Indeed the features offered by solid-state batteries are appealing; however, there are few examples of bulk-scale SCO-enabled technology. Interestingly, it is not due to the lack of available state-of-the-art SCOs, rather it is the numerous processing, scaling and integration challenges that have limited the advancement of bulk-scale solid-state battery technology.

For example, most oxide ceramics require high temperature processing to bond or sinter components together. How the high temperature processing affects reactions with electrodes is a considerable issue. Similarly, maintaining adequate electrolyte/electrode contact area without amplifying chemical reactions is challenging and requires novel cell stack designs and fabrication techniques. In bonding and operating monolithic batteries, mechanical properties are of particular importance since most ceramics are relatively brittle.

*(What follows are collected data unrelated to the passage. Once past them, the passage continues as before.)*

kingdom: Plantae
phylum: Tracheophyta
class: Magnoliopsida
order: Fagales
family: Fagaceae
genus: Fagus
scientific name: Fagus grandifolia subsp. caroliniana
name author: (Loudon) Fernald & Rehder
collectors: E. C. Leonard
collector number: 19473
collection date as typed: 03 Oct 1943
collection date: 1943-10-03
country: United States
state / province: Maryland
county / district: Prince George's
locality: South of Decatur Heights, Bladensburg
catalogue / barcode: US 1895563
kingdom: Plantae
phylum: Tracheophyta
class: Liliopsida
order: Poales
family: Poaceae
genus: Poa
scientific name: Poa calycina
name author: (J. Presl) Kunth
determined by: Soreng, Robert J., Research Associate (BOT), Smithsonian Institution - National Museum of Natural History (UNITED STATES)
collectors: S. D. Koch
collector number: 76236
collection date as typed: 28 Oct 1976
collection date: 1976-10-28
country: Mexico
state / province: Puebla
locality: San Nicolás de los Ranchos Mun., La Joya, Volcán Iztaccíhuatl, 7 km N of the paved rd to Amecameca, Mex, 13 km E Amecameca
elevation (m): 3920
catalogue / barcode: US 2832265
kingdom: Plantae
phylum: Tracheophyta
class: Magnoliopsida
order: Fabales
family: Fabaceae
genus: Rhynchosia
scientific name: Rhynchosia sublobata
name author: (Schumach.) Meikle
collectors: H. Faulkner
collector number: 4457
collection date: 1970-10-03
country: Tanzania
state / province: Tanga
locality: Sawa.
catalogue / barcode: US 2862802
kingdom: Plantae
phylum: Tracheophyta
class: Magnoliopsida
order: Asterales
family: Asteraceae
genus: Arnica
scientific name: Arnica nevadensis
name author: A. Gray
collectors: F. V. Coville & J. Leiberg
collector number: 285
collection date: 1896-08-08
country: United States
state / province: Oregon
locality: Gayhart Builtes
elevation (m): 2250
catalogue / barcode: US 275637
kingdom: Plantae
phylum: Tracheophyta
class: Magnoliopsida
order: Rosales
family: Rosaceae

Lastly, and perhaps most importantly, identifying SCOs with inherent stability against Li or developing technology to enable the use of state-of-the-art SCOs is the key.

—J. Sakamoto in Handbook of Solid State Batteries

Sakamoto will work with other researchers from U-M, Ford Motor Company, Oak Ridge National Laboratory, the Army Research Laboratory, Solid Power, and the University of Rochester.

Corning. In Corning’s project, “Roll-to-Roll Processing Ceramic Battery Electrolyte,” researchers there will develop roll-to-roll manufacturing techniques to produce thin ceramic electrolytes for solid-state batteries. The technology developed in this project is intended to enable solid-state batteries to be produced economically and at high volumes.

Corning holds patents on a number of ceramic electrolyte materials for solid-state batteries, including fluorine-containing lithium-garnet-type oxide ceramics and lithium orthophosphate glasses. The company holds numerous patents in other areas of battery technology as well.

Corning also partnered with PolyPlus in an earlier ARPA-E project on Li-air batteries. (Earlier post.)

Final award amounts may vary.

Resources

  • Nakamoto, Jeff. “Chapter 12: Super-ionic Conducting Oxide Electrolytes” Handbook of Solid State Batteries

Comments

HarveyD

Rugged solid states batteries could have a bright future if mass production cost can be brought down.

OTOH, will patents rights postpone commercialization for 15+ years or so?

SJC

Sakti3 has solid electrolyte, Dyson bought them. The battery might be good for cell phones and vacuum cleaners, but not as cost effective for cars.